Possibilité de cumul pour le patient d’une indemnisation par les établissements de santé au titre de la perte de chance et par l’ONIAM au titre de la solidarité nationale

Le 26 janvier 2011, un patient a été admis au sein du Centre Hospitalier Universitaire de BORDEAUX pour la réalisation d’une greffe hépatique dont le greffon devait être prélevé au Centre Hospitalier du HAVRE.

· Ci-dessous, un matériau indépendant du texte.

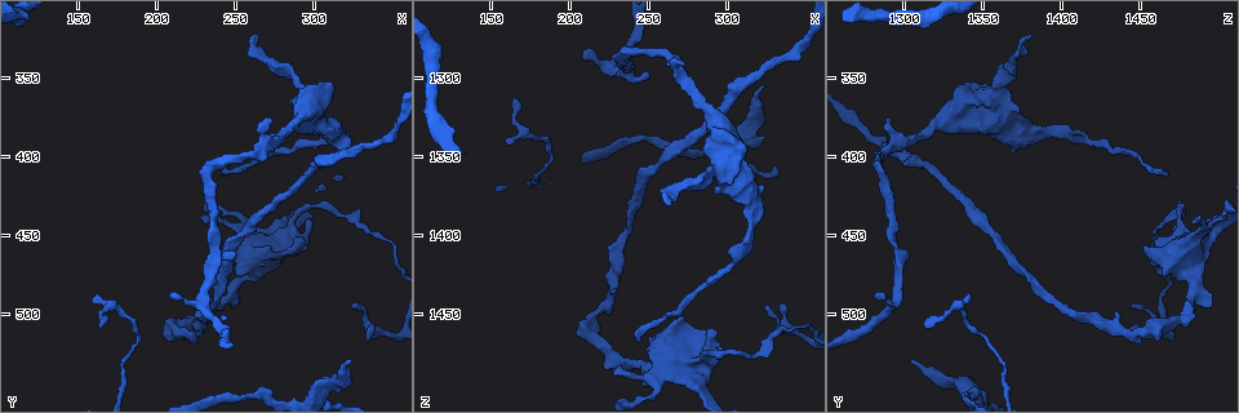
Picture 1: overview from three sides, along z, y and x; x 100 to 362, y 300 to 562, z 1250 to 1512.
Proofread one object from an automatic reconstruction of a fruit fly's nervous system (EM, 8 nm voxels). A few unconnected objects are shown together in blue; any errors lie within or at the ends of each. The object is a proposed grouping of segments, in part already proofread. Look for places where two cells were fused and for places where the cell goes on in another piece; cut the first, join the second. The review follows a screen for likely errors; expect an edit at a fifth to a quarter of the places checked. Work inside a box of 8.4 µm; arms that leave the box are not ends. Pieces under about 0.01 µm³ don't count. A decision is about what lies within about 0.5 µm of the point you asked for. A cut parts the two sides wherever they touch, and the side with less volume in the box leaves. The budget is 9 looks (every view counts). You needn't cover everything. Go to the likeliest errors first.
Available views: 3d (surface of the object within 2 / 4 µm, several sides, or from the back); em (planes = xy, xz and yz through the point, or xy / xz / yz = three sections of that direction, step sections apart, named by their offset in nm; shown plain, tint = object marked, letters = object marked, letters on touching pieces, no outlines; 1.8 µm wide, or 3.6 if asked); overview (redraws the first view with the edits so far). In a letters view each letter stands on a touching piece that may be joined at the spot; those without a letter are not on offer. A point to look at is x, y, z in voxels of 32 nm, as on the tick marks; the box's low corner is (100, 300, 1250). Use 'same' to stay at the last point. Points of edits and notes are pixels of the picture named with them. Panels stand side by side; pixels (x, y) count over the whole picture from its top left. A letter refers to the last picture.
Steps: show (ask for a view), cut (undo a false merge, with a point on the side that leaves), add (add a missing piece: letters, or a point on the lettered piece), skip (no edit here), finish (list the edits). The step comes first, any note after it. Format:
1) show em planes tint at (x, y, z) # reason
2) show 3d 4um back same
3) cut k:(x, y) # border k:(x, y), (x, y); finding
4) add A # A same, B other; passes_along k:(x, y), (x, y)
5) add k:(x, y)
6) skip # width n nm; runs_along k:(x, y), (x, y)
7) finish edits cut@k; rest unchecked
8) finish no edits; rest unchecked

show em 3.6um planes tint at (268, 458, 1484) # calibre changes

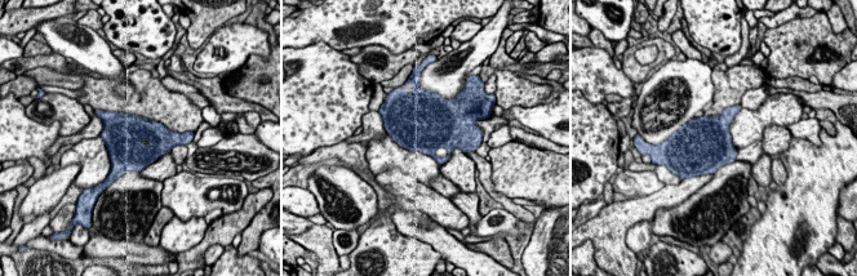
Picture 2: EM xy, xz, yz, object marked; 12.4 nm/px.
show em 3.6um planes letters same # see the neighbours

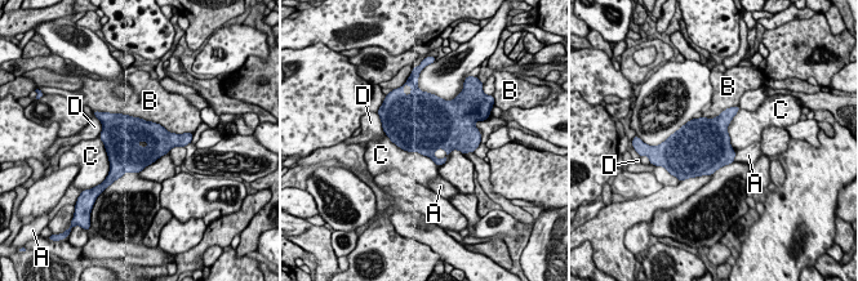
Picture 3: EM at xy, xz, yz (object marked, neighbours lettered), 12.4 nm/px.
skip # longest_contact B 1050 nm; A other, B other, C other, D other; border 3:(385, 133), (438, 166); continuous, no second cell

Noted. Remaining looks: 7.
show em planes letters at (274, 376, 1292) # branch stops here

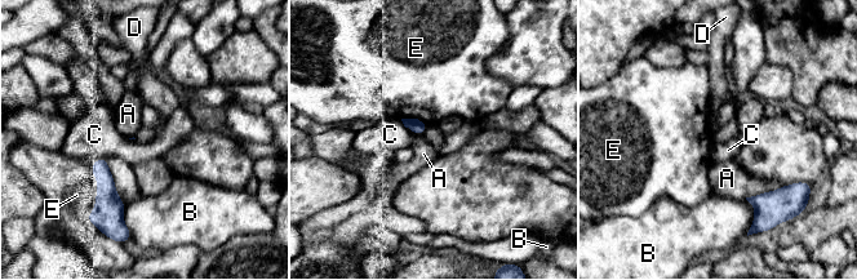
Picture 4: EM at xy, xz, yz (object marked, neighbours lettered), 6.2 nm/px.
skip # A other, B other, C other, D other, E other; border 4:(429, 125), (423, 134); none of them fits

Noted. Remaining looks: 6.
show 3d 4um at (288, 350, 1358) # thick turns thin

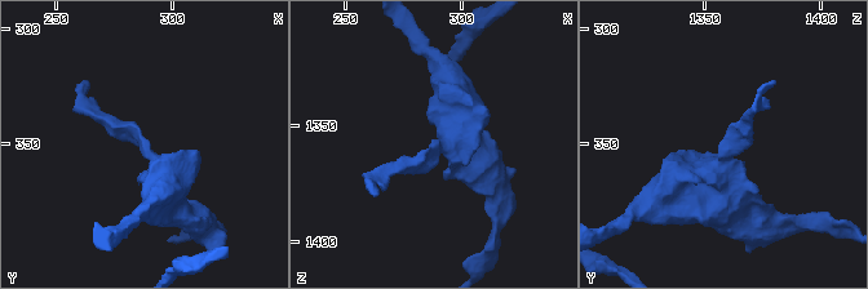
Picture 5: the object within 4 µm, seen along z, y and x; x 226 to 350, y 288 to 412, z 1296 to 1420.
show em xy step 4 tint at (288, 352, 1358) # arm_widths 170, 480 nm; need the tissue

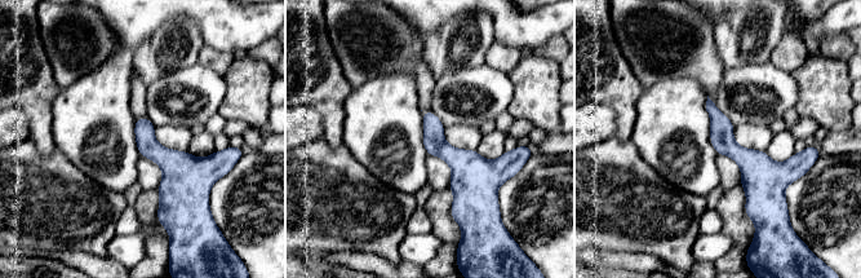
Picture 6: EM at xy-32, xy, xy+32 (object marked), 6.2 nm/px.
show em planes letters same

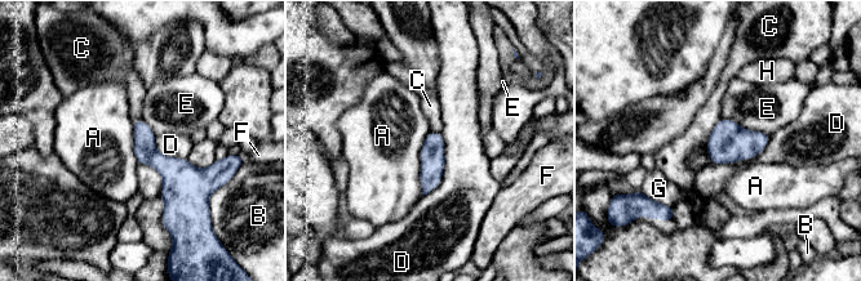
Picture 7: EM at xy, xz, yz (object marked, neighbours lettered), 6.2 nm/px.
skip # longest_contact D 420 nm; A other, B other, C other, D other, E other, F other, G other, H other; border 7:(430, 132), (420, 152), (421, 195); one cell here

Informée de la disponibilité du greffon par l’équipe de prélèvement du Centre Hospitalier du HAVRE, l’équipe chirurgicale du Centre Hospitalier Universitaire de BORDEAUX a débuté l’opération en procédant à des premiers gestes opératoires, en particulier le clampage du pédicule hépatique, qui rendaient l’hépatectomie irréversible.

Toutefois, l’équipe du Centre Hospitalier Universitaire de BORDEAUX a été contrainte de renoncer à implanter ce greffon, en raison de la détection, chez le donneur, d’une adénopathie cancéreuse.

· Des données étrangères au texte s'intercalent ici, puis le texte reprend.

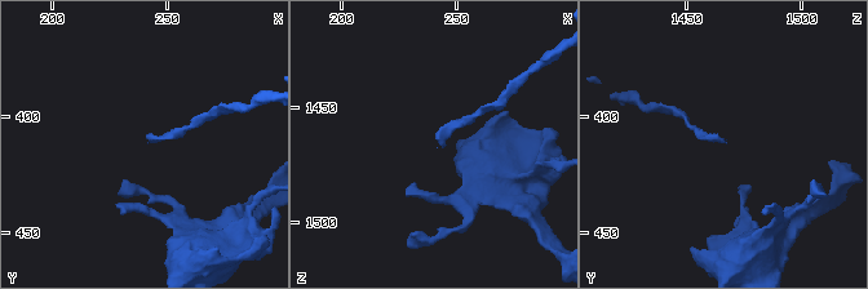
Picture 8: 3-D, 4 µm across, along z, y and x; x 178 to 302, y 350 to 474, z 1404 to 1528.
show em planes letters at (242, 411, 1466) # now the EM

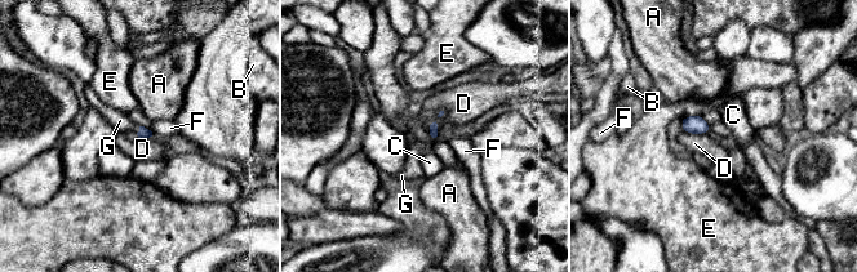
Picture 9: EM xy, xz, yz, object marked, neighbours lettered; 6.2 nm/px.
add G # A other, B other, C other, D other, E other, F other, G same; passes_along 9:(433, 133), (431, 138), (417, 148); the cell continues

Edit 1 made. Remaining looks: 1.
finish edits add@9; rest unchecked

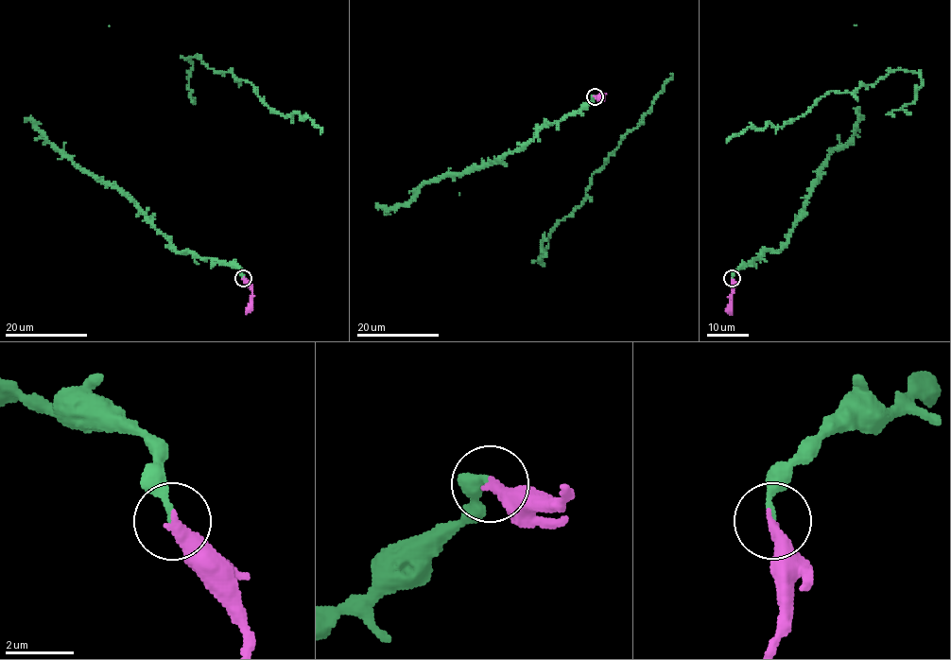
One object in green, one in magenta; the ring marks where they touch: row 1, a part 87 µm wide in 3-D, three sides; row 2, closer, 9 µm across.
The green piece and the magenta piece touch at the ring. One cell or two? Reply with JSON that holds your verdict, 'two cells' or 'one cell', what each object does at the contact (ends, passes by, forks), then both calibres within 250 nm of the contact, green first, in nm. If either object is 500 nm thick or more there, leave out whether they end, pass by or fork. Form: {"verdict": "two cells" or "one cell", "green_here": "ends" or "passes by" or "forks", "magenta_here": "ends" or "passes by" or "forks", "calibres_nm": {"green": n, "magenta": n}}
{"verdict": "one cell", "green_here": "ends", "magenta_here": "ends", "calibres_nm": {"green": 190, "magenta": 380}}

L’implantation a néanmoins pu être réalisée, plusieurs heures après, grâce à un greffon obtenu en urgence du Centre Hospitalier de CHOLET.

A la suite de cette transplantation, la survenue d’une myélinolyse a entraîné de lourdes séquelles neurologiques chez le patient.

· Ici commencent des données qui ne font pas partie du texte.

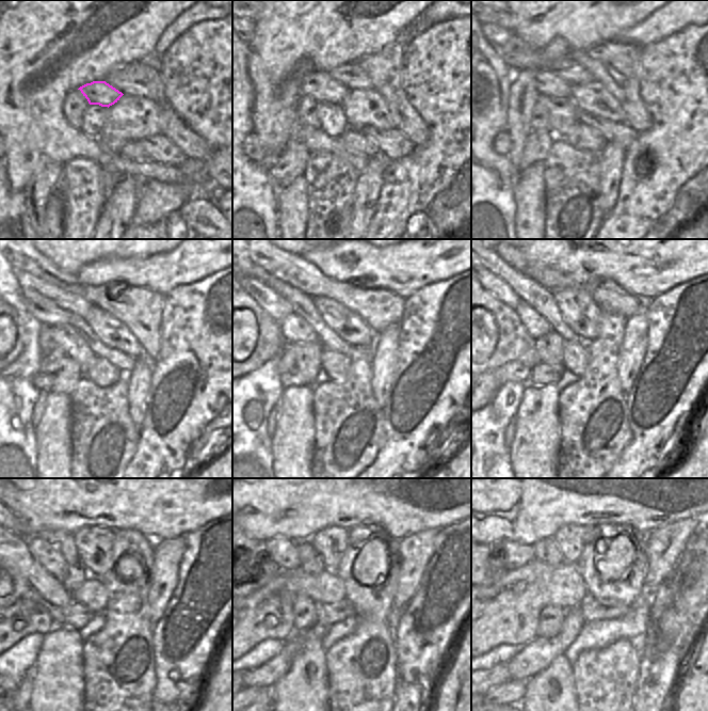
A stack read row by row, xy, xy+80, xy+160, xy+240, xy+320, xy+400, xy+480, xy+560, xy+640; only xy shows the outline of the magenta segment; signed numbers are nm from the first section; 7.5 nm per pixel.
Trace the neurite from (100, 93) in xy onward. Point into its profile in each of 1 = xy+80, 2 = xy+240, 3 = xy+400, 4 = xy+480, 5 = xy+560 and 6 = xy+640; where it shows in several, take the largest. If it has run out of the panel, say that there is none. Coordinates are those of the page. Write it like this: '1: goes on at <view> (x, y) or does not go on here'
1: goes on at xy+80 (321, 87)
2: goes on at xy+240 (51, 315)
3: goes on at xy+400 (493, 284)
4: goes on at xy+480 (15, 525)
5: does not go on here
6: does not go on here

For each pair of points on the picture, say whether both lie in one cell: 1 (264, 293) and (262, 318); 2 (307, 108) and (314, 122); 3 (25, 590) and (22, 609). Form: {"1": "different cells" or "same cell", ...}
{"1": "different cells", "2": "same cell", "3": "different cells"}

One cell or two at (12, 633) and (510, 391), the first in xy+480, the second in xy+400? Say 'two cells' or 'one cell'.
two cells

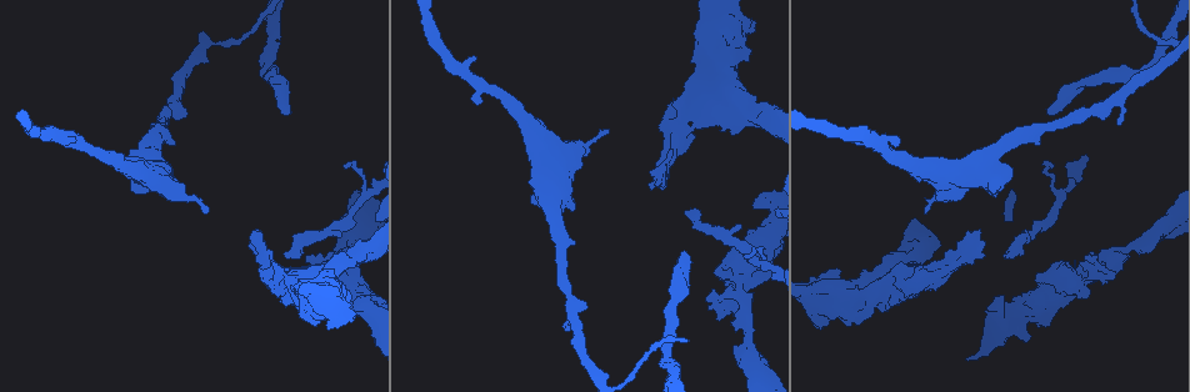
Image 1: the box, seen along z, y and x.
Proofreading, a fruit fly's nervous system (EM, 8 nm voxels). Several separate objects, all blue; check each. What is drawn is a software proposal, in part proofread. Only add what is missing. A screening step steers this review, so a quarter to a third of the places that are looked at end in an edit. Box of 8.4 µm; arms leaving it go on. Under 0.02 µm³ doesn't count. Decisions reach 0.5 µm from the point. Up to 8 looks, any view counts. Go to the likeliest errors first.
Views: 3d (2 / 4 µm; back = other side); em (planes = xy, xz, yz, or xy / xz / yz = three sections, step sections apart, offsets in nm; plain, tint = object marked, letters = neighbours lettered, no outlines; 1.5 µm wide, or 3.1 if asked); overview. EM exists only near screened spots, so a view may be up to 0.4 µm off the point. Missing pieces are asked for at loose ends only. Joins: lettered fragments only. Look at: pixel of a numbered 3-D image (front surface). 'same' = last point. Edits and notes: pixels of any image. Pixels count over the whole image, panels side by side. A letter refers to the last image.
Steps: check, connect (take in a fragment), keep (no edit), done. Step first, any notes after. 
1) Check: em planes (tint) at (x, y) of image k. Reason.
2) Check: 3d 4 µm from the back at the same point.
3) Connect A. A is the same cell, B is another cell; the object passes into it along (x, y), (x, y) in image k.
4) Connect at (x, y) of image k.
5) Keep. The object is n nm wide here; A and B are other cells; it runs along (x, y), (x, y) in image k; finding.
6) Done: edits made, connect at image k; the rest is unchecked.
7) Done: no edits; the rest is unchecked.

Check: em planes (letters) at (926, 212) of image 1. Free end.

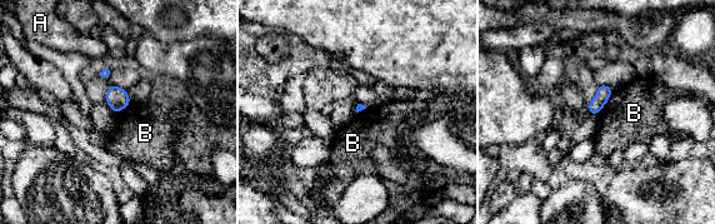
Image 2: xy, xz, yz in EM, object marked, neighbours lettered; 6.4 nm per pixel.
Keep. A and B are other cells; a border runs along (613, 90), (598, 114) in image 2; no lettered fragment goes on from it.

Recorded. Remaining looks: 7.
Check: 3d 4 µm at (900, 139) of image 1.

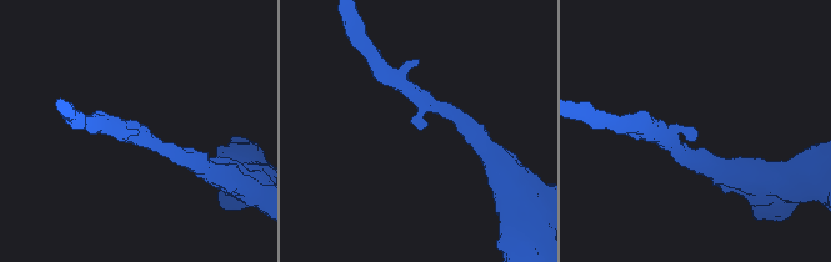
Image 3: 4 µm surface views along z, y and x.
Check: em planes (letters) at (422, 129) of image 3. The arms are 220, 240 nm wide; shape alone is not enough.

Ce dernier et son épouse ont alors saisi le Tribunal Administratif de BORDEAUX afin de solliciter, d’une part la condamnation solidaire du Centre Hospitalier Universitaire de BORDEAUX, du Centre Hospitalier du HAVRE et de l’Agence de la Biomédecine et, d’autre part, la condamnation de l’Office National d’Indemnisation des Accidents Médicaux (l’ONIAM) à réparer les préjudices qu’ils estiment avoir subi.

Par jugement en date du 14 avril 2015, le Tribunal Administratif de BORDEAUX a condamné le Centre Hospitalier Universitaire de BORDEAUX à verser au patient et à son épouse la somme de 10.000 euros chacun et a rejeté le surplus de leurs demandes.

Par arrêts en date des 11 juillet 2017 et 2 avril 2019, la Cour Administrative d’Appel de BORDEAUX a condamné solidairement l’Agence de la Biomédecine, le Centre Hospitalier Universitaire de BORDEAUX et le Centre Hospitalier du HAVRE à verser au patient la somme de 206.289,97 euros, outre la somme de 245 euros à son épouse.

Pour ce faire, la Cour Administrative d’Appel de BORDEAUX a estimé que les fautes commises conjointement par l’Agence de la Biomédecine, le Centre Hospitalier du HAVRE et le Centre Hospitalier Universitaire de BORDEAUX, tant lors de la phase de sélection du premier greffon que lors des transmissions d’informations entre l’équipe de prélèvement et l’équipe de transplantation, ont privé le patient d’une chance, évaluée à 25%, d’échapper à la myélinolyse qui s’était déclarée à la suite de la transplantation hépatique.

En revanche, la Cour Administrative d’Appel de BORDEAUX a estimé que le dommage présenté par le patient ne présentait pas les critères d’anormalité et de gravité requis par le Code de la Santé Publique.

Par conséquent, l’ONIAM ne pouvait pas être condamné à verser une indemnisation complémentaire au patient au titre de la solidarité nationale.

Les différentes parties ont formé un pourvoi en cassation à l’encontre de cette décision.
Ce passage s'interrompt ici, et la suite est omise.